[Chart-based quiz entries]
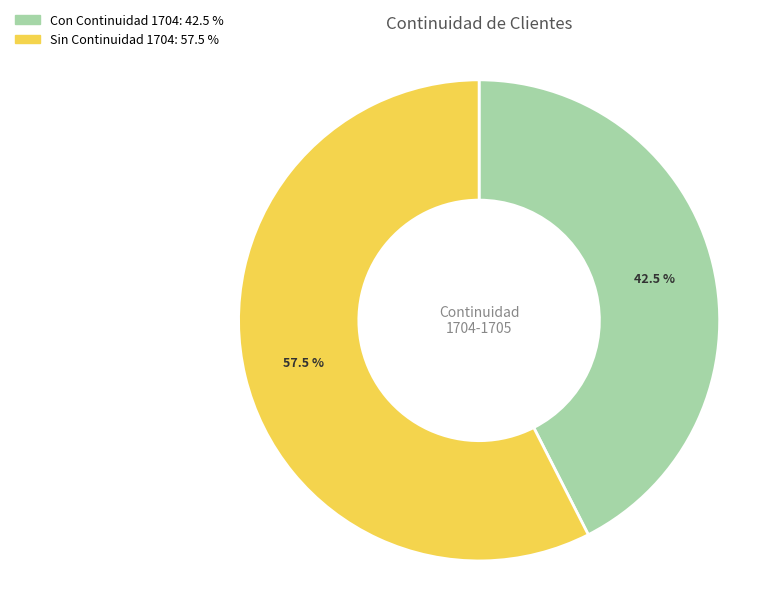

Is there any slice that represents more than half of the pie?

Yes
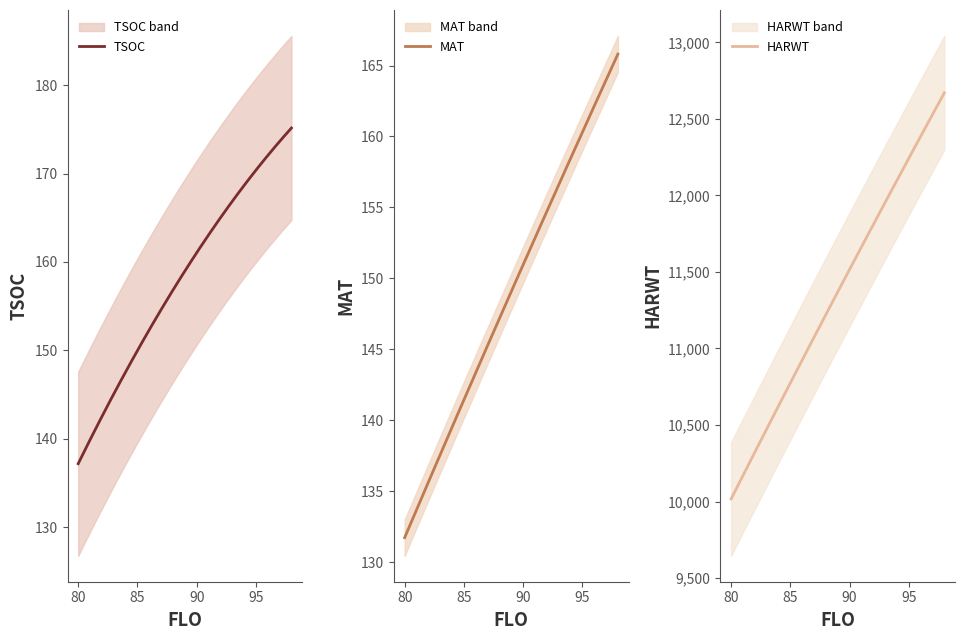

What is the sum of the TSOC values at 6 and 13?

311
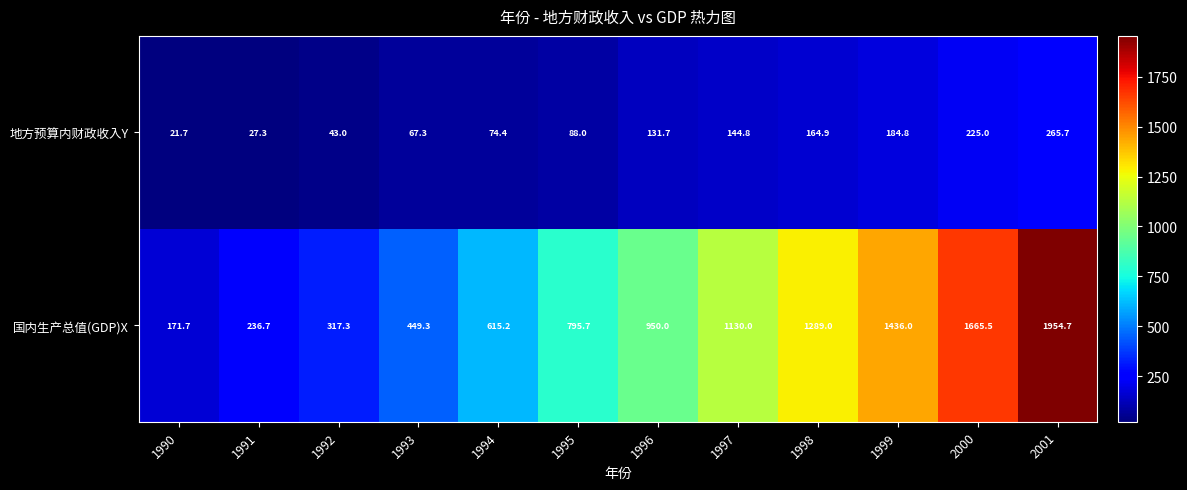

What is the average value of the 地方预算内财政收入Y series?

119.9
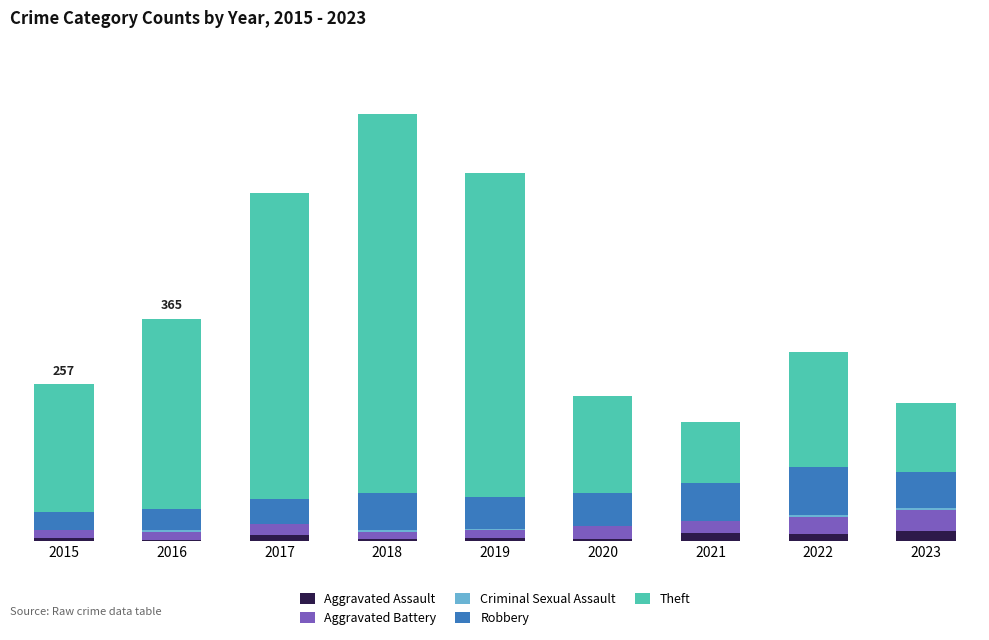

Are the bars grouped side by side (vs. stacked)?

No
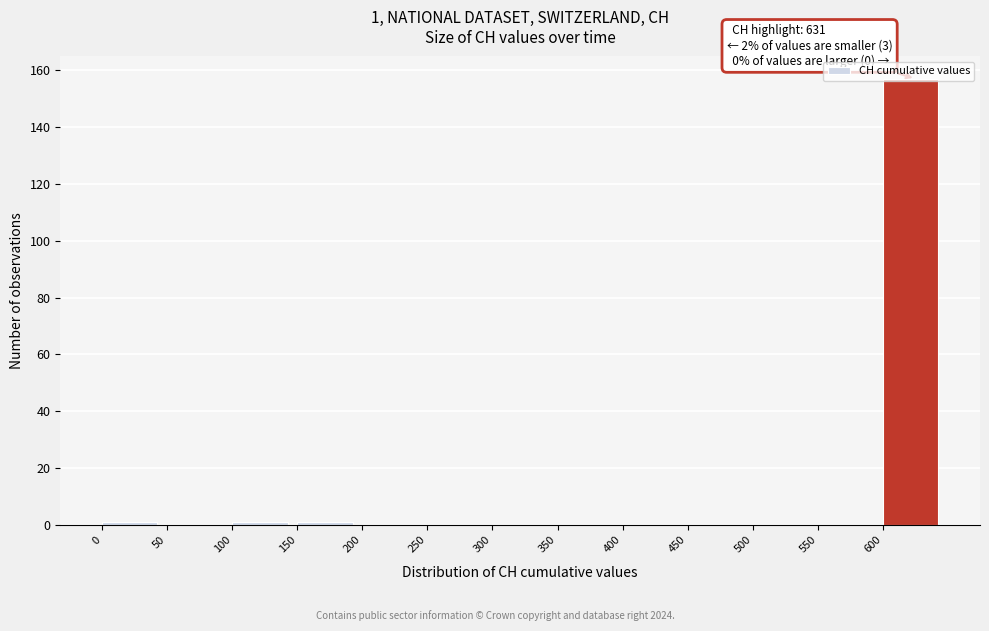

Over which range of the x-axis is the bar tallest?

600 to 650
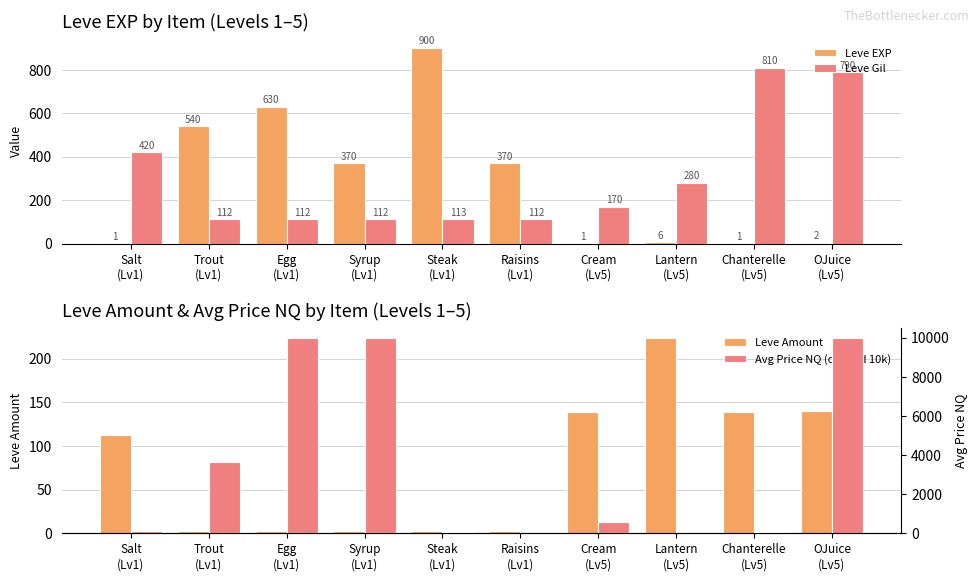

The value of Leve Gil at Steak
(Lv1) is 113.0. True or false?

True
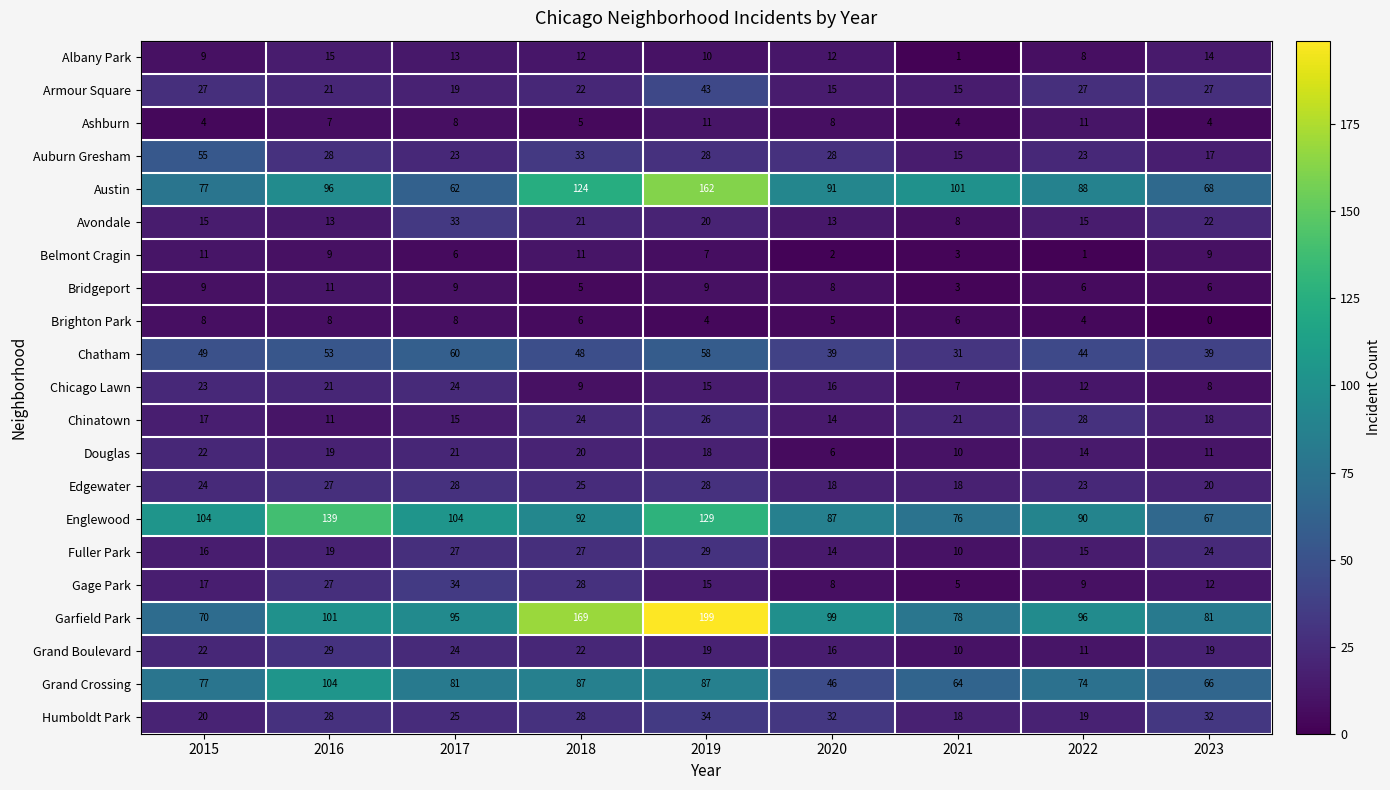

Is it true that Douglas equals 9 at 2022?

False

• _Task objective_:
Write out the text of every entry above word for word, without the pictures.

• _Answer for this exercise_:
Is there any slice that represents more than half of the pie?

Yes

What is the sum of the TSOC values at 6 and 13?

311

What is the average value of the 地方预算内财政收入Y series?

119.9

Are the bars grouped side by side (vs. stacked)?

No

Over which range of the x-axis is the bar tallest?

600 to 650

The value of Leve Gil at Steak
(Lv1) is 113.0. True or false?

True

Is it true that Douglas equals 9 at 2022?

False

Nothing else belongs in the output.